Da igual que los alcaldes y concejales de festejos nos mantengan entretenidos con eso que llaman actividades populares, es decir, que pagaremos nosotros con nuestros impuestos y todo para liquidar un pan y circo menguado pero no lo suficiente como para seguir manteniendo en cartel misas rocieras, castellers, correfocs y otras romerías tan populares. Pues eso.

No se esfuercen en sus mimos, hagan lo que hagan, siempre serán superados por la teatralidad de la propia calle, por sus escenarios, por sus diálogos de Séneca que se dan al calor de un hilillo blanco de cigarro en una de esas terrazas arañadas al espacio público.
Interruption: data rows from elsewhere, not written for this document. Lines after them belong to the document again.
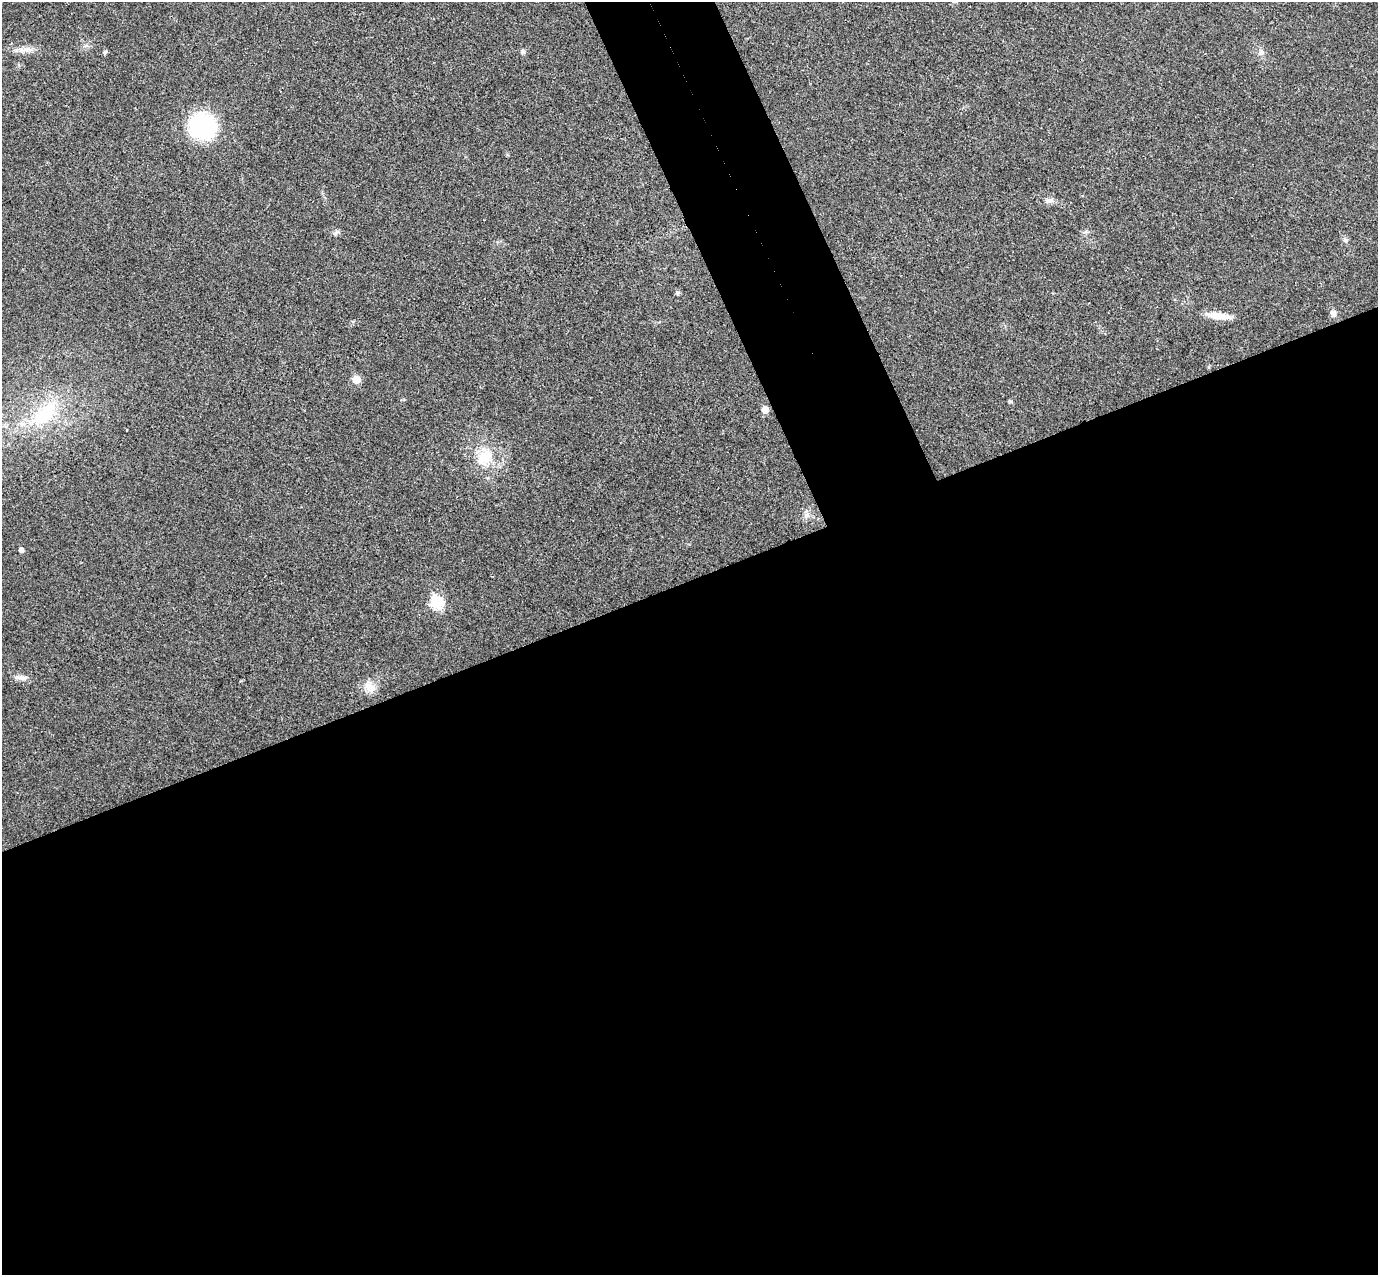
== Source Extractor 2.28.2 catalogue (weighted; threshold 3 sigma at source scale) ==
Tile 15 of 4 x 4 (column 3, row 4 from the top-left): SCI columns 2807-4182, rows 178-1450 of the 5615 x 5574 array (HDU 1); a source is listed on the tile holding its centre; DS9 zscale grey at full resolution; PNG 1380 x 1277 px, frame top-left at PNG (2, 2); no overlay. Shown black and unused: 58% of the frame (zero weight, under 3 of 4 exposures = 6% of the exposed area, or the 3 px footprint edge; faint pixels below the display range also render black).
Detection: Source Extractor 2.28.2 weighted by HDU 2 'WHT'; one run over the whole footprint, this tile lists its part. Background 0.0328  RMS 0.0049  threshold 0.0219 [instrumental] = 3 sigma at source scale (4.5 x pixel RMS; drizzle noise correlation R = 1.50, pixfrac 1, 0.05/0.05 arcsec/px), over >= 5 px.
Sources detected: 20; all 20 listed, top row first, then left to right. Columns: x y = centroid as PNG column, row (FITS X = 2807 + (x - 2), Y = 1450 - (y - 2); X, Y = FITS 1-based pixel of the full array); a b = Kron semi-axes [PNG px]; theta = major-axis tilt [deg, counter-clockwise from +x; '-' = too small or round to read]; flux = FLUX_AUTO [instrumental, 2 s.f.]
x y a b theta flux
23 50 12 6 3 2.8
104 52 5 5 - 0.98
523 52 6 5 - 1.3
1261 53 7 5 20 1.2
202 126 23 21 -28 50
1049 201 9 7 -1 1.9
336 232 9 4 54 1
1345 240 7 5 -81 1.2
677 293 5 5 - 1.1
1333 313 8 7 - 1.9
1218 316 27 8 -6 6.8
356 379 5 5 - 8.5
765 410 5 5 - 5.9
45 413 48 21 44 29
484 458 27 18 49 13
806 515 10 6 42 1.9
21 550 4 4 - 1.8
436 603 7 6 - 39
22 678 13 6 -4 2.3
369 686 14 12 -69 4.6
Cuando vas al teatro y aguardas que se alce el telón y que de aquellos objetos que abocetan una escenografía surja la movilidad, o esperas que se haga la luz y se rompa el silencio, ese cosquilleo previo a la función es casi mejor que la obra en sí. Por desgracia, muy a menudo.

Calderón de la Barca se pondría las botas con una ciudad como Palma porque ¡total como la vida es sueño! Podría elegir, por ejemplo, entre unos restos de muralla tomados por hombres y mujeres semidesnudos que corren sin mover una pestaña o esos tránsfugas de asfalto que se reservan la ciudad en domingo porque el resto de la semana no hay quien la aguante. O ese abuelete que aún mantiene la costumbre de comprar los pastelillos aunque no sea en el horno de su infancia.
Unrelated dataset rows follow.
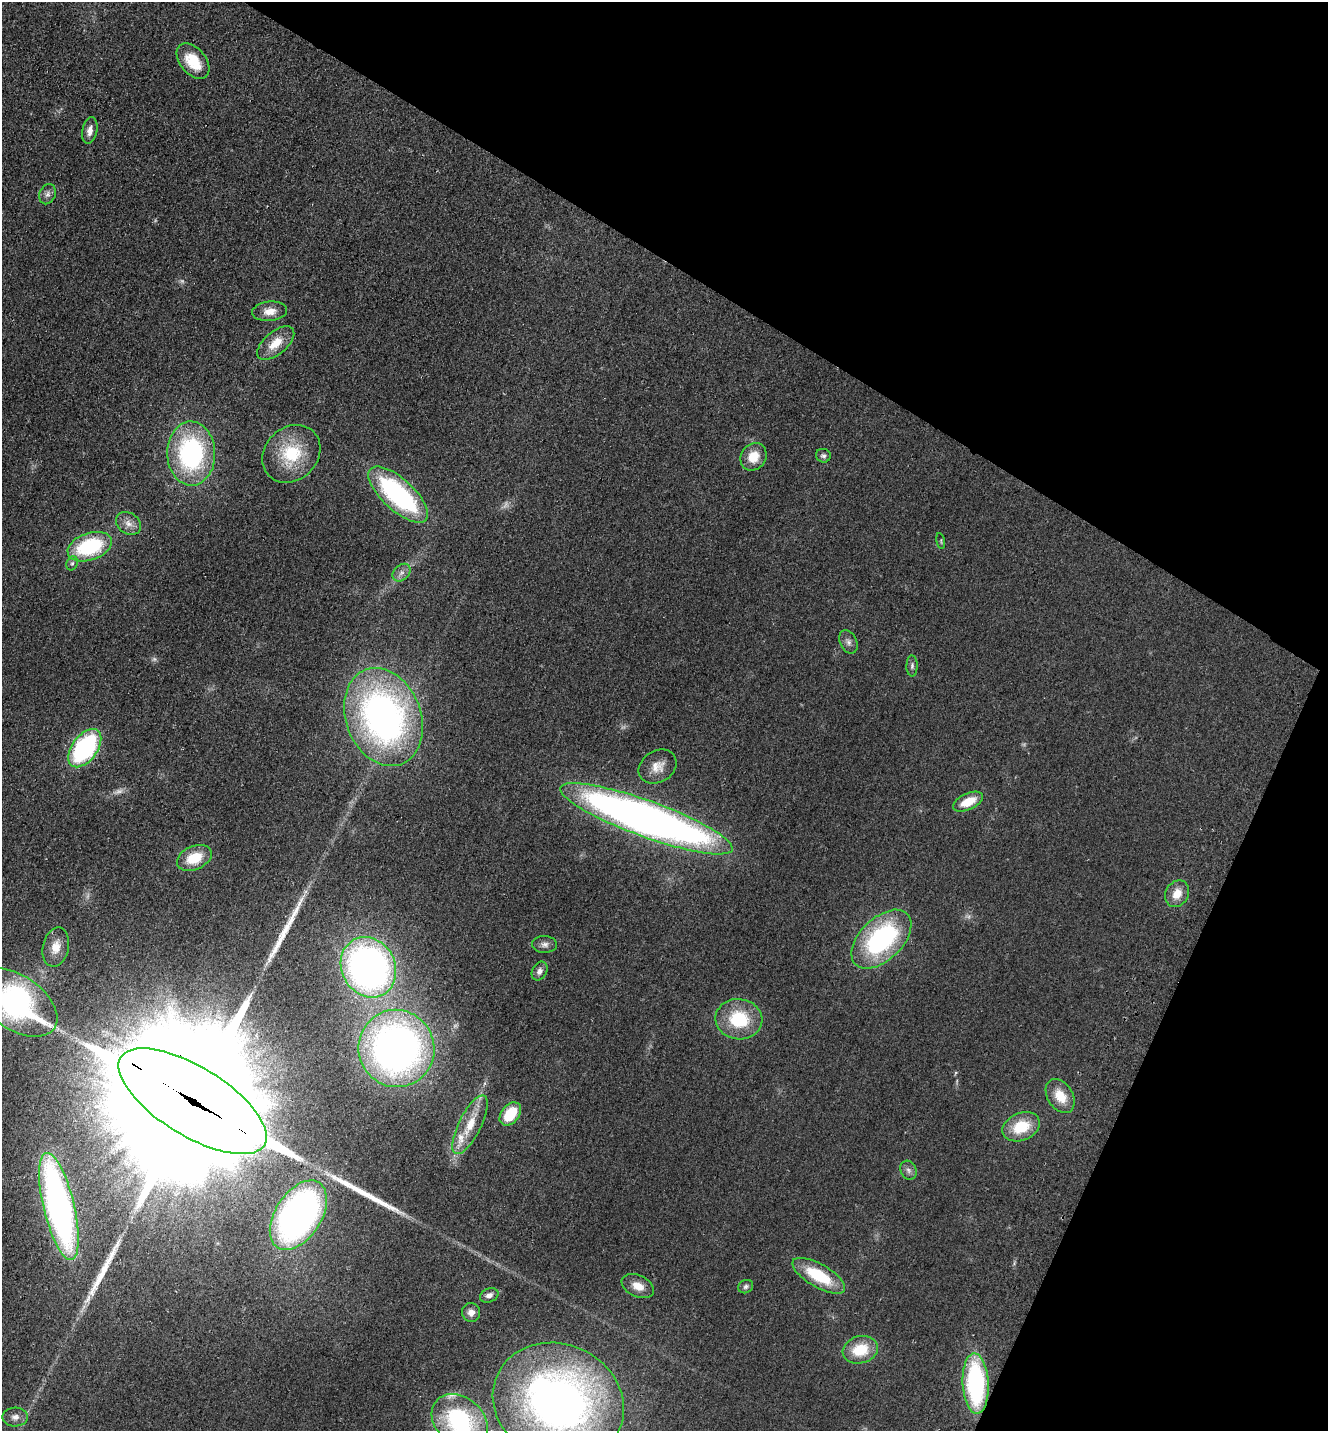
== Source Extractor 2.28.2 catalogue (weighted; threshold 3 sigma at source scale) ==
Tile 8 of 4 x 4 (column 4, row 2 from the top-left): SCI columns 4175-5500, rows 2890-4318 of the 5833 x 5778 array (HDU 1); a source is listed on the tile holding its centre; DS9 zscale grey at full resolution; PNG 1330 x 1433 px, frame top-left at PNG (2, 2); each listed source drawn as its Kron ellipse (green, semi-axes under 4 px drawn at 4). Shown black and unused: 26% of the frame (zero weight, under 2 of 3 exposures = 3% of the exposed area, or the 3 px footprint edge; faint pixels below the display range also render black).
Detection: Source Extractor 2.28.2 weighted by HDU 2 'WHT'; one run over the whole footprint, this tile lists its part. Background 0.0773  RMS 0.014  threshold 0.0611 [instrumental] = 3 sigma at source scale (4.5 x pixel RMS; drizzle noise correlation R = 1.50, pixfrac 1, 0.05/0.05 arcsec/px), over >= 5 px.
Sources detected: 60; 5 too faint to see at this stretch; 3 long thin detections or spike segments (spike, bleed or trail) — neither listed nor drawn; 2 inside a brighter listed object's ellipse — not listed separately; the other 50 listed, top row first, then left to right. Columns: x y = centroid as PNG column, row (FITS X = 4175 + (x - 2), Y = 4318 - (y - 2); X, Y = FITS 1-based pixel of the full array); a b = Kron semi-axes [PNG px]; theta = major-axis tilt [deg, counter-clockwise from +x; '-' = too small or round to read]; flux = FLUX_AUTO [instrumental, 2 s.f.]
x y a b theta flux
193 61 20 13 -50 39
90 130 13 7 79 9.5
48 194 10 8 66 6.1
270 311 17 9 6 16
276 343 22 11 40 25
191 453 32 24 -89 210
291 454 31 26 44 73
823 456 7 6 - 3.7
753 457 14 12 56 25
398 495 38 15 -43 220
128 523 13 10 -34 11
941 541 8 3 -78 1.8
90 547 23 13 19 120
72 563 7 5 67 3.3
401 573 10 7 44 6.5
848 642 12 8 -62 6.4
912 666 10 5 89 3.7
383 717 50 37 -69 570
85 748 22 12 53 210
658 766 20 15 31 19
968 802 16 8 24 30
646 819 91 18 -20 1200
194 858 18 12 24 36
1177 894 14 11 58 18
881 939 36 21 44 210
544 944 12 8 -2 6.7
56 947 20 13 77 19
368 967 31 26 -62 610
540 971 10 7 63 7.2
16 1003 46 27 -34 350
739 1019 23 20 -8 72
396 1048 39 38 - 720
1060 1096 18 12 -57 26
192 1101 84 34 -32 160000
510 1114 13 9 51 47
470 1125 32 11 63 33
1021 1127 19 13 23 46
908 1170 10 8 -64 5.7
59 1206 55 15 -77 610
298 1215 38 23 57 600
819 1276 30 11 -30 67
638 1286 17 11 -25 16
746 1287 8 6 31 3.5
489 1295 9 7 22 6.6
471 1312 9 9 - 8.7
860 1350 18 13 16 44
976 1384 30 13 -87 220
558 1402 67 58 -24 960
15 1417 13 9 2 8.6
460 1421 31 23 -40 160
Overlapping masked pixels (flux is a lower limit): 1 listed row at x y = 192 1101
Isophote crosses this tile's border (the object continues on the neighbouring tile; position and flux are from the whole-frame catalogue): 3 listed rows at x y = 16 1003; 558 1402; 460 1421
Mientras a la mayoría le da por creer que visitar el campo por horas le exonera de su sentimiento antiurbano –aunque en realidad no aguanta el polvo de los caminos, los bichos, el polen y el olor a boñiga de vaca–, otros hacen de la ciudad su mejor escenario. Como buenos actores, arrojan su camisa de fiesta, se calzan las deportivas y tira millas.

Aficionados a las tablas

Los que vienen de paso piensan que los autóctonos somos muy aficionados al teatro y que tenemos una ciudad muy cultural porque en la plaza Major hay saltimbanquis, transformistas, hombres barro, mujeres mimo. Además creen que también nos gusta mucho la música porque tras librar los soportales, pasan de una marimba de Guatemala a una bulería del Sacromonte, o mojan la pestaña con el Ave María de Schubert.
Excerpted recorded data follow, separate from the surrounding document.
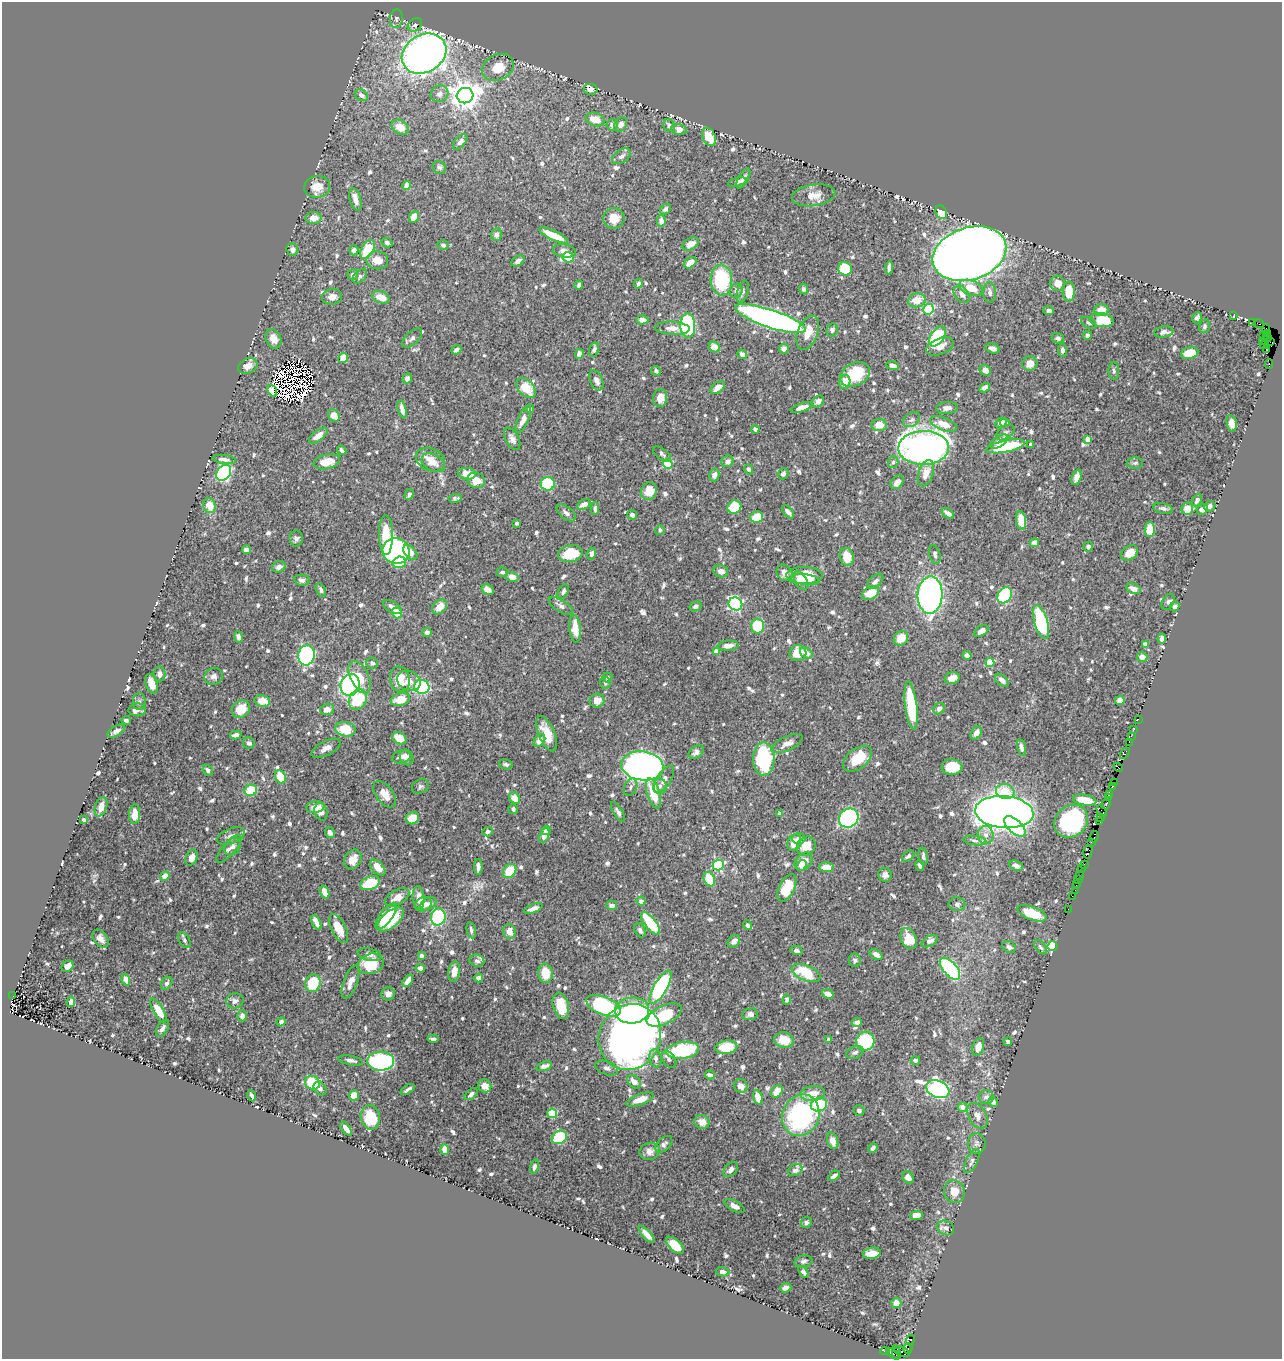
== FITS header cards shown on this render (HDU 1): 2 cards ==
NAXIS1  =                 1280
NAXIS2  =                 1357

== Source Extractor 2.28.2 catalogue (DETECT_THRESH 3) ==
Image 1280 x 1357 px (HDU 1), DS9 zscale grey, 1 PNG px = 1 image px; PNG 1284 x 1361 px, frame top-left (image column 1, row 1357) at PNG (2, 2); each listed source drawn as its Kron ellipse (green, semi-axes under 4 px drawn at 4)
Background 0.484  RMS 0.007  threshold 0.0211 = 3 sigma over >= 5 px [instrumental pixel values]
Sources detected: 904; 14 with non-positive FLUX_AUTO (blend fragments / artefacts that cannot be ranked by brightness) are neither listed nor drawn; of the other 890, the 500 brightest by FLUX_AUTO listed and drawn (390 fainter detections omitted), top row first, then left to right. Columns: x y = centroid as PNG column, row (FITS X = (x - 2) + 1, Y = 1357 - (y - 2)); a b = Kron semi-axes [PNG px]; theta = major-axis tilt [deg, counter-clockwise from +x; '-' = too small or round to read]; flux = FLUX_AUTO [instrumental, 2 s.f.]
Nos creen políglotas porque conforme avanzan hacia el mar del paseo, escuchan que hablamos muchas lenguas. No saben que somos hijos de La vida es sueño y que Calderón del XXI se abismaría en Palma pero que muy a gusto.

Los cómicos no quieren madrugar así que dejan su escenario tal cual. Una maleta, un cántaro, un banco, un bastón y unas botas viejas aguardan a que se levante el telón, o sea, que llegue el actor de barro. Al lado, una escultura de Margalida Escalas sirve de ´paragüero´ para el resto de mobiliario de la función. Ni en tiempo de crisis se los lleva nadie. Un respeto al arte. Si ya lo piensan nuestros visitantes: los mallorquines adoramos el teatro. Y somos, además, muy buenos actores.

Todo preparado: se alza el telón

La calle es puro teatro, escenarios espontáneos donde las personas aventuramos diálogos de Séneca en tertulias de bares, o celebramos los ´Happy Days´ viendo un banco, una maleta, un bastón, unas botas viejas y un cántaro de barro. A su lado, una escultura de Margalida Escalas sirve de soporte para el resto de la escenografía del teatro callejero de Palma.